Clustering will also be able to balance workloads thanks to OpsMgr and VMM.

Standalone hosts will use cheaper internal disk and won’t require redundant hosts.

Will I have a dedicated VDI Cluster?

My thinking is that VDI should be isolated from server virtualisation.  This will increase hardware costs slightly.  But maybe I can reduce this by using more economic hardware.  Let’s face it, VDI virtual machines won’t have the same requirements as SQL VM’s.

What sort of disk will my VDI machines be placed on?

OK, let me start an argument here.  Let’s start with RAID:  I’m going RAID5.  My VDI machines will experience next to no change.  Data storage will be on file servers using file shares and redirected folders.  RAID5 is probably 40% cheaper than RAID10.

However, if I am dynamically deploying new VM’s very frequently (for business reasons) then RAID10 is probably required.  It’ll probably make new VM deployment up to 75% faster.

What type of disk?  I think SATA will do the trick.  It’s big and cheap.  I’m not so sure that I really would need 15K disk speeds.  Remember, the data is being stored on a file server.  I’m willing to change my mind on this one, though.
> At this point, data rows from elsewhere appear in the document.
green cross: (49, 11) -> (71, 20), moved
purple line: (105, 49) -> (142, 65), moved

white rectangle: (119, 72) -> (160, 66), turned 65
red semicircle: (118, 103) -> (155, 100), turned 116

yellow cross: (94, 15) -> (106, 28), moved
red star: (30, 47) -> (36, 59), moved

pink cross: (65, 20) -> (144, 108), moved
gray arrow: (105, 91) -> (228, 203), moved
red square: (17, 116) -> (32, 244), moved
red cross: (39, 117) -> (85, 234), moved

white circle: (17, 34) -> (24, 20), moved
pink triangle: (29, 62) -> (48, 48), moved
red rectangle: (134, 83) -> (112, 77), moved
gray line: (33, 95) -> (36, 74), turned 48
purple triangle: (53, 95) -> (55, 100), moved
The host operating system & edition?

OK: if the Hyper-V host servers are part of the server virtual machine cluster then I go with Windows Server 2008 R2 Datacenter Edition, purely because I have to (for server VM Live Migration).

However, I prefer having a dedicated VDI cluster.  Here’s the tricky bit.  I don’t like Server Core (no GUI) because it’s a nightmare for hardware management and troubleshooting.  If I had to push a clustered host out now for VDI then I would use Windows Server 2008 Enterprise Edition.  That will give me a GUI, Failover Clustering, and Live Migration.
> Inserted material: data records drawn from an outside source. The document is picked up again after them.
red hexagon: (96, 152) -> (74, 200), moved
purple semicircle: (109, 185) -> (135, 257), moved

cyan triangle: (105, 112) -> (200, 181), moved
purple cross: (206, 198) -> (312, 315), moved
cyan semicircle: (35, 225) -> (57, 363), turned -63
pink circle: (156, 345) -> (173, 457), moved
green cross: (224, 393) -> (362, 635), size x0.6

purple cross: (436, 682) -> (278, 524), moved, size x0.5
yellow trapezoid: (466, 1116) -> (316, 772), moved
If I had time, then I would prepare an environment where I could deploy Hyper-V Server 2008 R2 from something like WDS or MDT.  That would allow me to treat a clustered host as a commodity.  If the OS breaks, then 5 minutes of troubleshooting, followed by a rebuild with no questions asked (use VMM maintenance mode to flush VM’s off if necessary).
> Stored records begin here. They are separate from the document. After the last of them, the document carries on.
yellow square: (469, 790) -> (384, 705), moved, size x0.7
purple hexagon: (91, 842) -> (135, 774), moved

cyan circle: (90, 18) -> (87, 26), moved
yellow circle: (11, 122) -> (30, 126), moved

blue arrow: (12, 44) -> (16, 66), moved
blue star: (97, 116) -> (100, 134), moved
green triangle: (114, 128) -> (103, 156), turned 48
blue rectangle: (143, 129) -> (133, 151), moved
Standalone hosts are trickier.  You cannot turn them into a commodity because of all the VM’s on them.  There’s a big time investment there.  They lose points for this.  This might force me into troubleshooting an OS (parent partition) issue if it happens (to be honest, I cannot think of one that I’ve had in 2 years of running Hyper-V).  That means a GUI.  If my host has 32GB or less of RAM then I choose W2008 R2 Standard Edition.  Otherwise I go with W2008 R2 Enterprise Edition.

I warned you that I was thinking out loud.  It’s not all that structured but this might help you ask some questions if thinking about what to do for VDI hosts.